|Alina Myers, Kelsey Burke and me at Johnson O'Connor Research Foundation|
As mentioned on Deactivation Day 1, I spent a few days in DC last week at the Johnson O'Connor Research Foundation undergoing aptitude testing. These are the two women who have the awesome job of being aptitude testers and researchers and who were gracious (and amused) enough to take a selfie with me. As I said in the previous test, I wasn't blowing any aptitudes off the charts, but I do have some strengths. The two I can't stop obsessing over are ideaphoria and foresight. Basically, I have an aptitude for coming up with a lot of ideas coupled with an aptitude for being able to see the big picture.

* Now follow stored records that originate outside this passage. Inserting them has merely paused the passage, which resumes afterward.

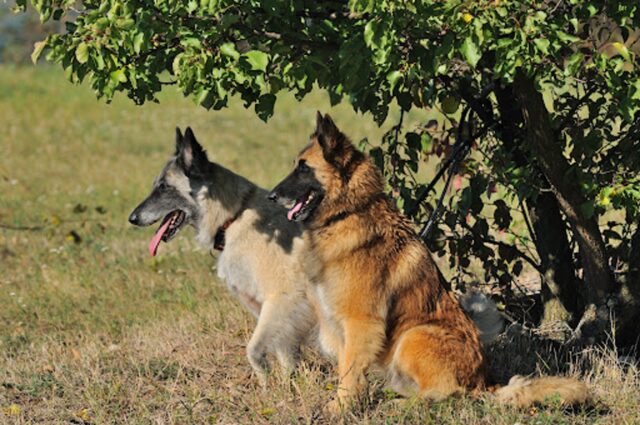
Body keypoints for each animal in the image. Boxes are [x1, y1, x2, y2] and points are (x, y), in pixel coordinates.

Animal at [268, 111, 592, 410]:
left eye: (303, 168)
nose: (271, 196)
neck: (348, 213)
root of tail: (483, 382)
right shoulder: (337, 324)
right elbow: (347, 371)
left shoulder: (361, 323)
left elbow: (349, 373)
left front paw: (341, 408)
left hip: (414, 335)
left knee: (447, 393)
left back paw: (404, 404)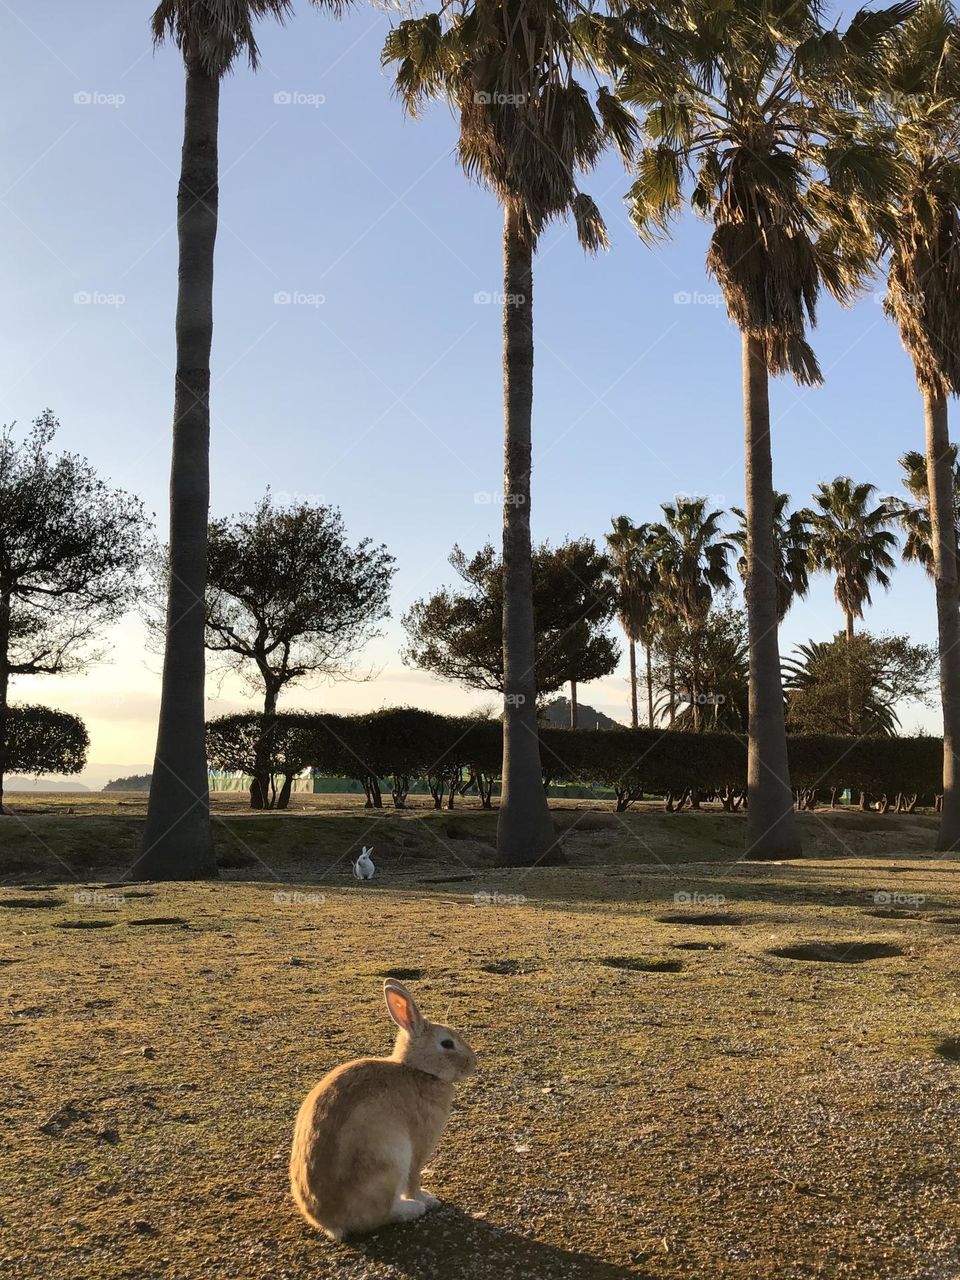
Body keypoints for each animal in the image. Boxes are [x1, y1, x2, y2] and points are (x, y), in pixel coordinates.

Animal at [289, 979, 476, 1240]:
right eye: (447, 1043)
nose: (473, 1063)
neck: (419, 1071)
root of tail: (331, 1223)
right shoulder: (419, 1148)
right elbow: (414, 1179)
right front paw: (427, 1199)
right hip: (390, 1162)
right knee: (382, 1214)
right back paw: (413, 1208)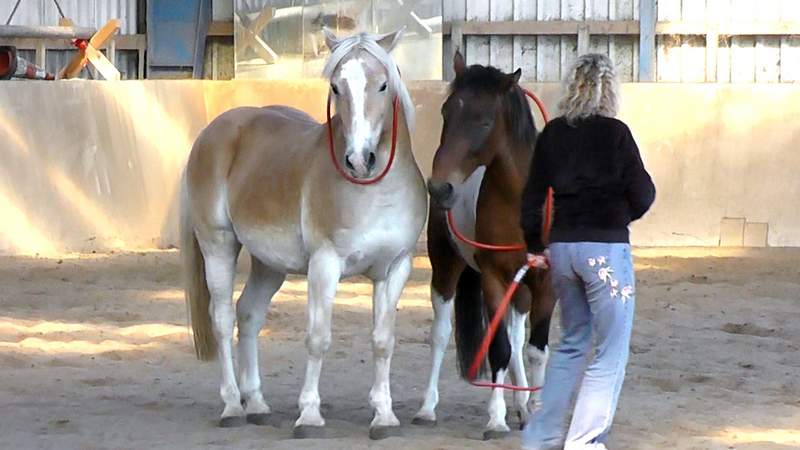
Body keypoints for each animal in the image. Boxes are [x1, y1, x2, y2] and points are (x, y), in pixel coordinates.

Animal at [181, 29, 428, 440]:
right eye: (336, 87)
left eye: (383, 84)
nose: (359, 160)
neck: (374, 192)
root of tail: (213, 132)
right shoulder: (325, 265)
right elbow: (318, 339)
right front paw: (309, 415)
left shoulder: (395, 269)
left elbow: (382, 341)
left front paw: (384, 415)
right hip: (218, 246)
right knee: (223, 321)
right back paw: (233, 407)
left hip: (269, 263)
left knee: (248, 314)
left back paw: (258, 405)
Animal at [412, 50, 556, 440]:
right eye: (446, 111)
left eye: (485, 120)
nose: (440, 187)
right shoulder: (492, 277)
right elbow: (498, 349)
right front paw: (495, 419)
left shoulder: (547, 282)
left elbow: (536, 350)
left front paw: (535, 411)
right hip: (446, 270)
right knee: (441, 334)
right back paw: (427, 409)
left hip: (521, 287)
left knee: (517, 335)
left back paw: (523, 407)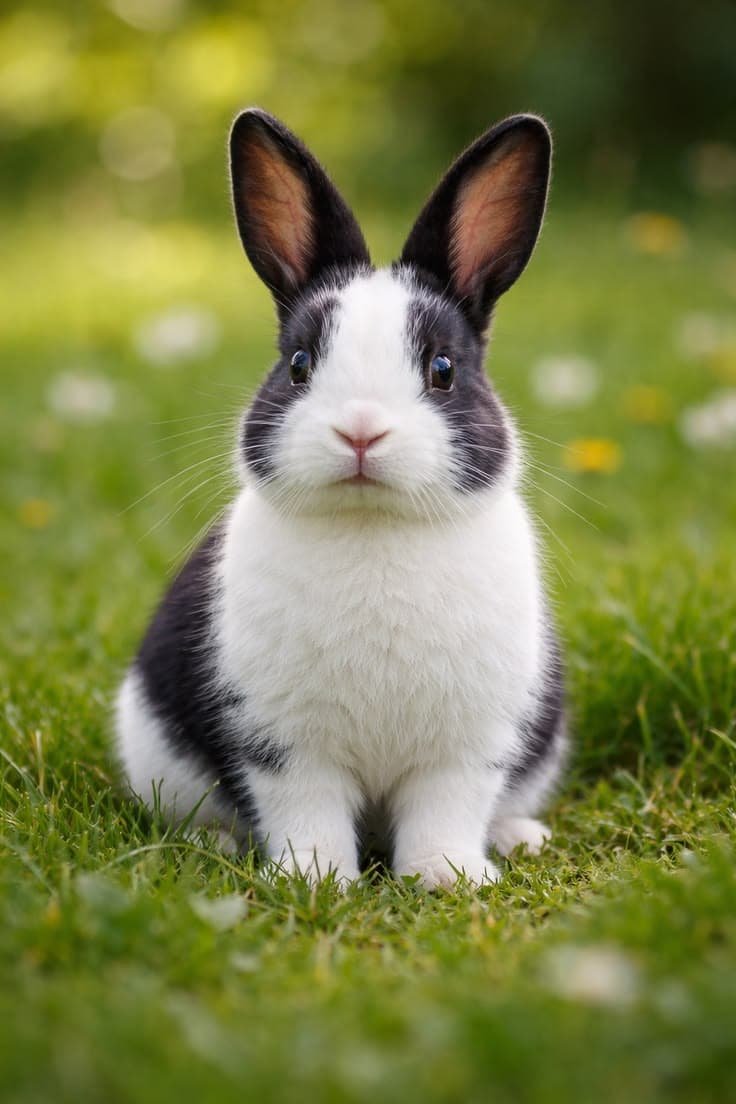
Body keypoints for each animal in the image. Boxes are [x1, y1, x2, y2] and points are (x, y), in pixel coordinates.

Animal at [115, 108, 568, 889]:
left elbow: (447, 808)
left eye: (443, 369)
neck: (372, 525)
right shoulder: (282, 743)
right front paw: (314, 880)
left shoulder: (469, 746)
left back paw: (519, 839)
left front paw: (447, 877)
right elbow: (307, 810)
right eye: (298, 365)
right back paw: (215, 844)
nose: (360, 430)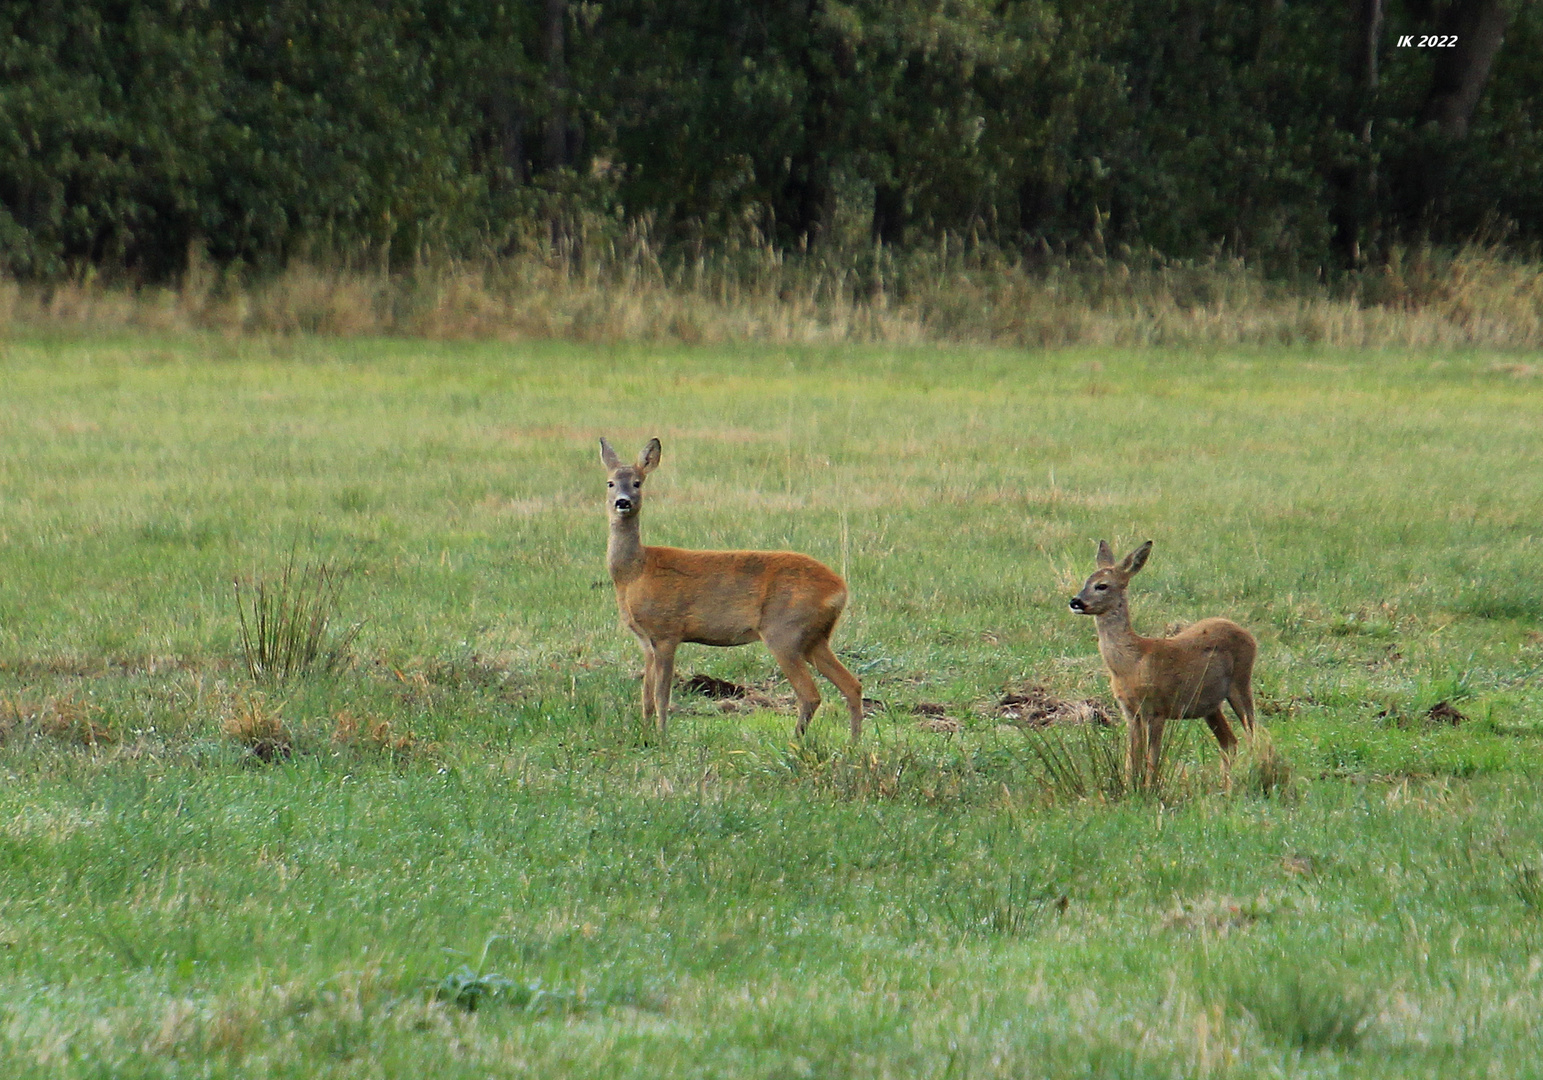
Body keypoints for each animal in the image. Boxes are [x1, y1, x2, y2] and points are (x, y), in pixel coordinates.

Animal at [592, 435, 864, 737]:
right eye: (610, 482)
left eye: (637, 482)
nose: (623, 502)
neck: (635, 572)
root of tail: (840, 589)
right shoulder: (645, 640)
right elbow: (646, 696)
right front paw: (646, 733)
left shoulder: (667, 632)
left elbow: (661, 695)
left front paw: (662, 736)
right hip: (815, 638)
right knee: (852, 685)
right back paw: (852, 743)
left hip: (785, 630)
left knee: (810, 694)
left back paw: (797, 742)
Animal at [1073, 536, 1252, 783]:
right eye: (1086, 581)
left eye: (1102, 586)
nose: (1075, 602)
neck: (1131, 663)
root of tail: (1249, 635)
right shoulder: (1130, 713)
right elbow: (1131, 762)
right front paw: (1130, 787)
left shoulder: (1156, 709)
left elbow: (1152, 761)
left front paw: (1150, 788)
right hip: (1210, 705)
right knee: (1230, 742)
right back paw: (1227, 785)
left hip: (1241, 682)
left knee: (1254, 734)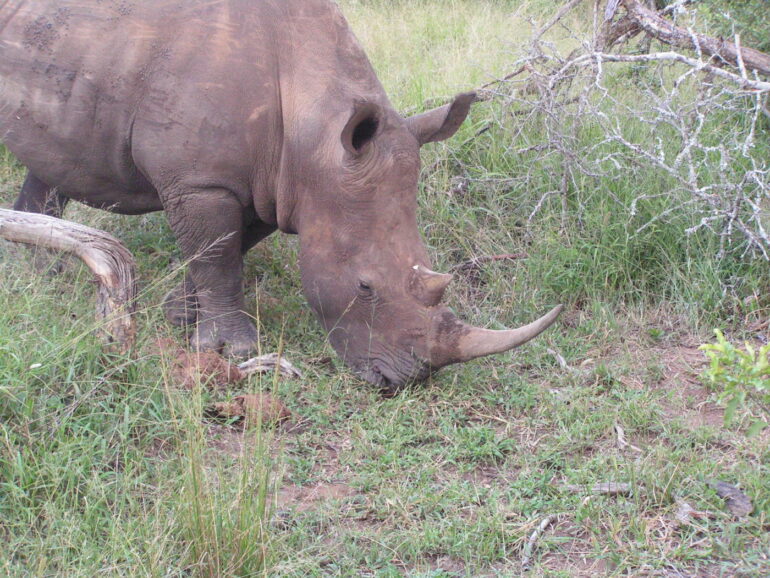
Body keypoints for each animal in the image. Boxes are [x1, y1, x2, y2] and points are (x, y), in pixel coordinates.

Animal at [0, 0, 562, 389]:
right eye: (364, 286)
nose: (407, 380)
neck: (315, 132)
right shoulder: (202, 181)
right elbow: (218, 258)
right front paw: (229, 348)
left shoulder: (273, 187)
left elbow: (224, 251)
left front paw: (178, 317)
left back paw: (38, 276)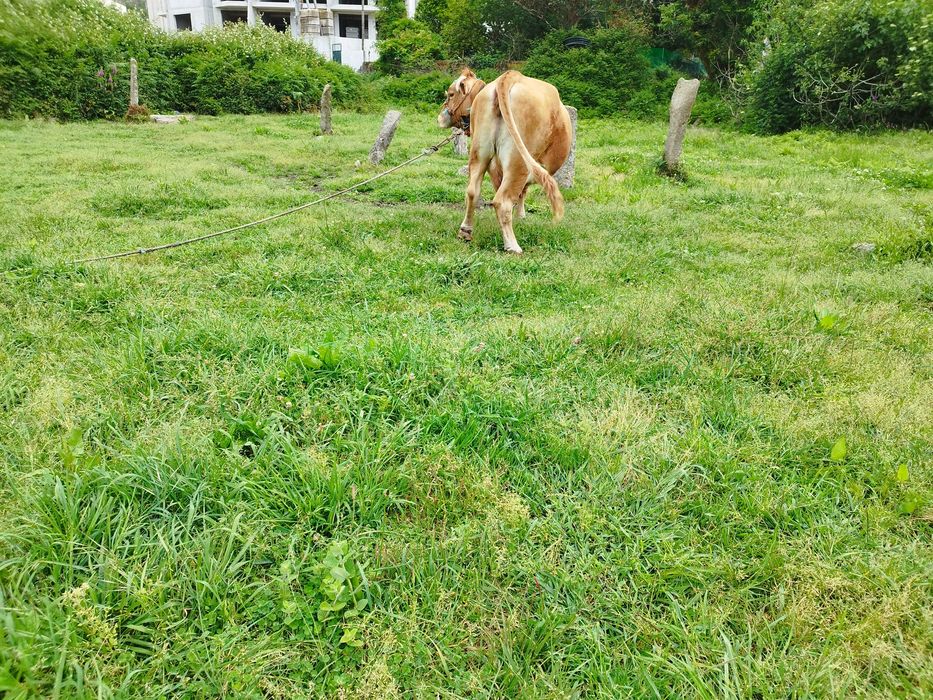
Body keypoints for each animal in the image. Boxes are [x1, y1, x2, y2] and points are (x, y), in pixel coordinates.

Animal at [438, 68, 572, 254]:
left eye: (451, 94)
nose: (440, 117)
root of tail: (508, 76)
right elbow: (522, 191)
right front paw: (521, 216)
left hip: (480, 153)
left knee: (473, 191)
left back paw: (465, 231)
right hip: (518, 159)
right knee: (502, 201)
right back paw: (512, 246)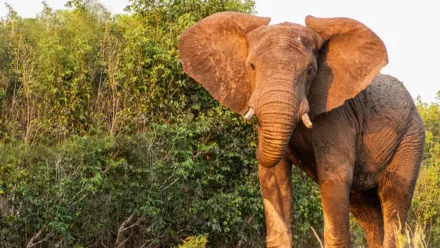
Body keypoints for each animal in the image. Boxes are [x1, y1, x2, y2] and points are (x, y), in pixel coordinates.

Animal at [177, 10, 424, 247]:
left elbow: (334, 176)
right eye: (252, 66)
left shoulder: (339, 116)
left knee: (394, 203)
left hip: (410, 140)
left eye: (310, 70)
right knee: (367, 212)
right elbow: (274, 179)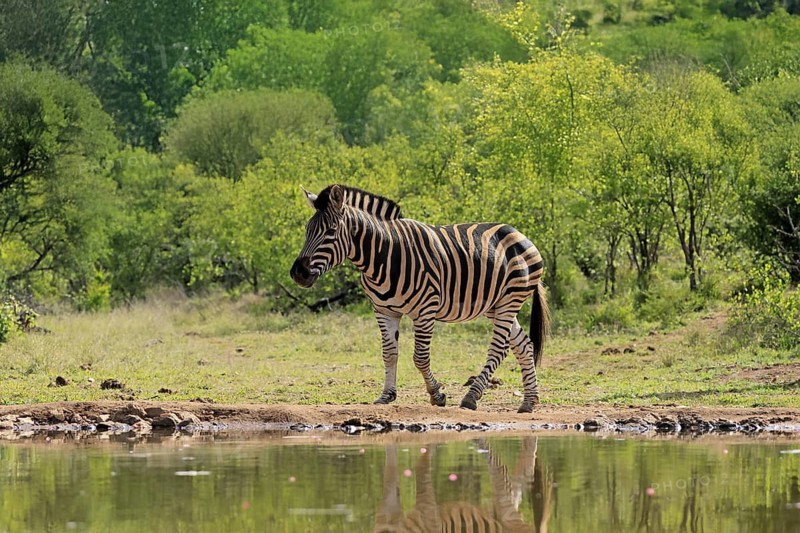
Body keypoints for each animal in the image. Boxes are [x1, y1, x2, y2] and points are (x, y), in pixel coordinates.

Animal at [290, 184, 549, 413]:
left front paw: (437, 395)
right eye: (307, 229)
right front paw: (386, 395)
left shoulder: (426, 309)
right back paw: (529, 401)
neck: (383, 256)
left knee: (498, 348)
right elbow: (389, 353)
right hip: (495, 305)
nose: (298, 273)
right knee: (523, 345)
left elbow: (420, 357)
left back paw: (471, 397)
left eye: (331, 231)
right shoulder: (384, 310)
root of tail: (518, 233)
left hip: (511, 299)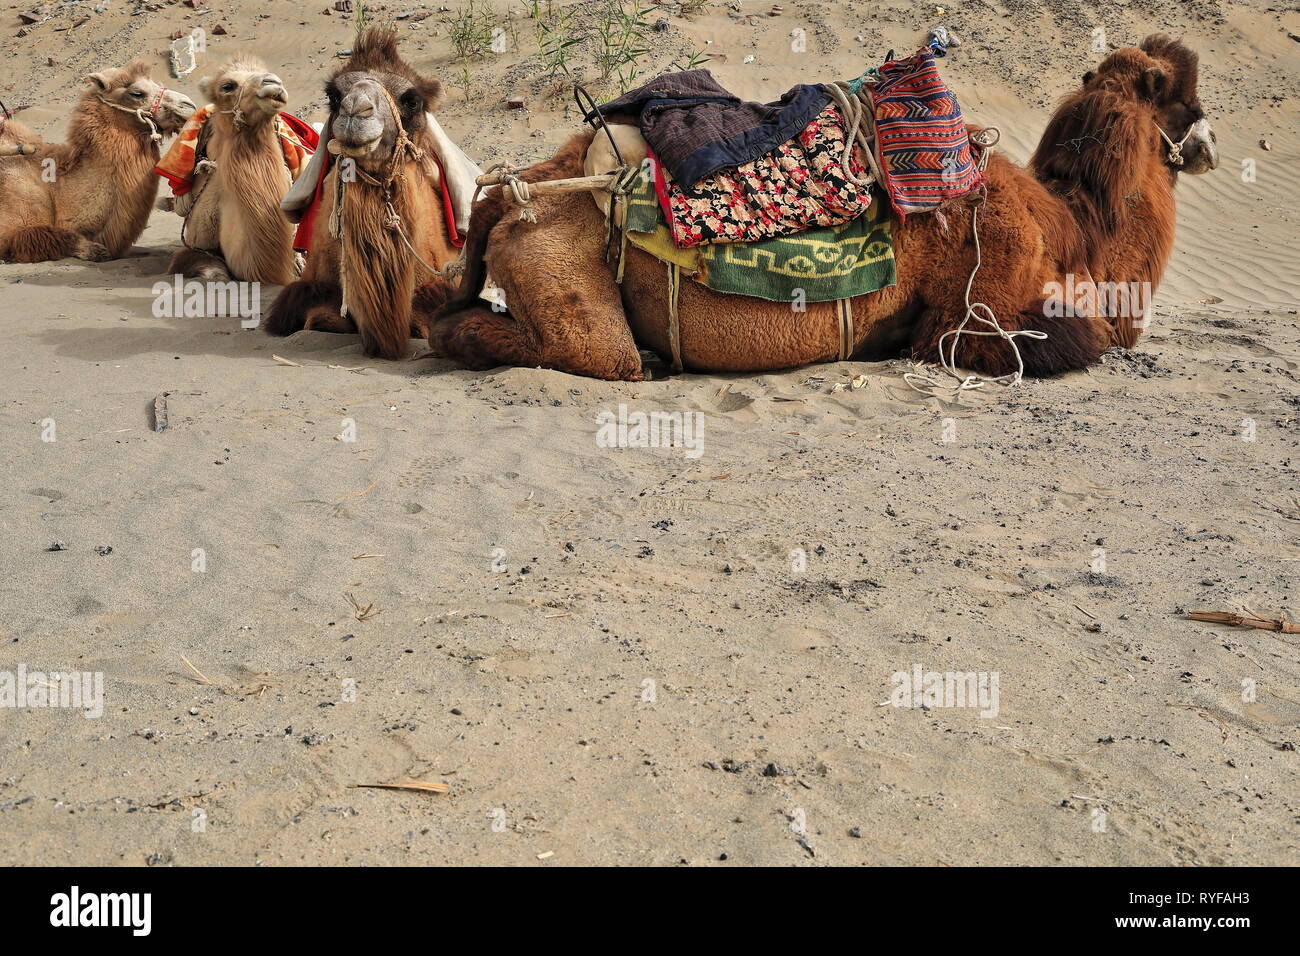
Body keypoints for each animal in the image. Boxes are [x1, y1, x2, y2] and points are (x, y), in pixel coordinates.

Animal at [428, 36, 1216, 382]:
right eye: (1183, 101)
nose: (1210, 142)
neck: (1071, 231)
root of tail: (516, 188)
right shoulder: (971, 317)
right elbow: (1080, 340)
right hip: (561, 263)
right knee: (575, 351)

Which means all of those times that I threw big batches of ideas for how to improve my old department, I may have actually been within my wheelhouse. Except no one would listen. (Little fish, giant ocean.) I got the results of my tests from Alina, and she encouraged me to pursue careers where I could possibly focus on one issue and coming up with solutions for it. (World peace -- go!)
I'm not really sure what THAT looks like, but I like that a renewed focus on blogging gives me at least one outlet for this aptitude. (PLUS, I finally figured out how to get some photos in here, so there will be a little bit more of a visual break. Yay!)
It is hard to explain to people what the aptitude testing is and why I wanted to do it. To be honest, it didn't really tell me anything that I didn't already know about myself to some extent -- particularly the things I lack an aptitude for. (There is something called Memory for Design which basically directly explains why I cannot remember directions to save my life.) It helped me to confirm that the things I have always wanted to do and strived to do are within my wheelhouse and why I am interested in doing them. It helped me embrace my strengths and forgive myself for the things I don't excel in.
If you have the financial ability to send your children to do this, I HIGHLY encourage this. Sometime in high school is most ideal, but even in the first year of college. It's going to help them get pointed in a direction of a career where they will likely feel fulfilled, and isn't that what it's all about?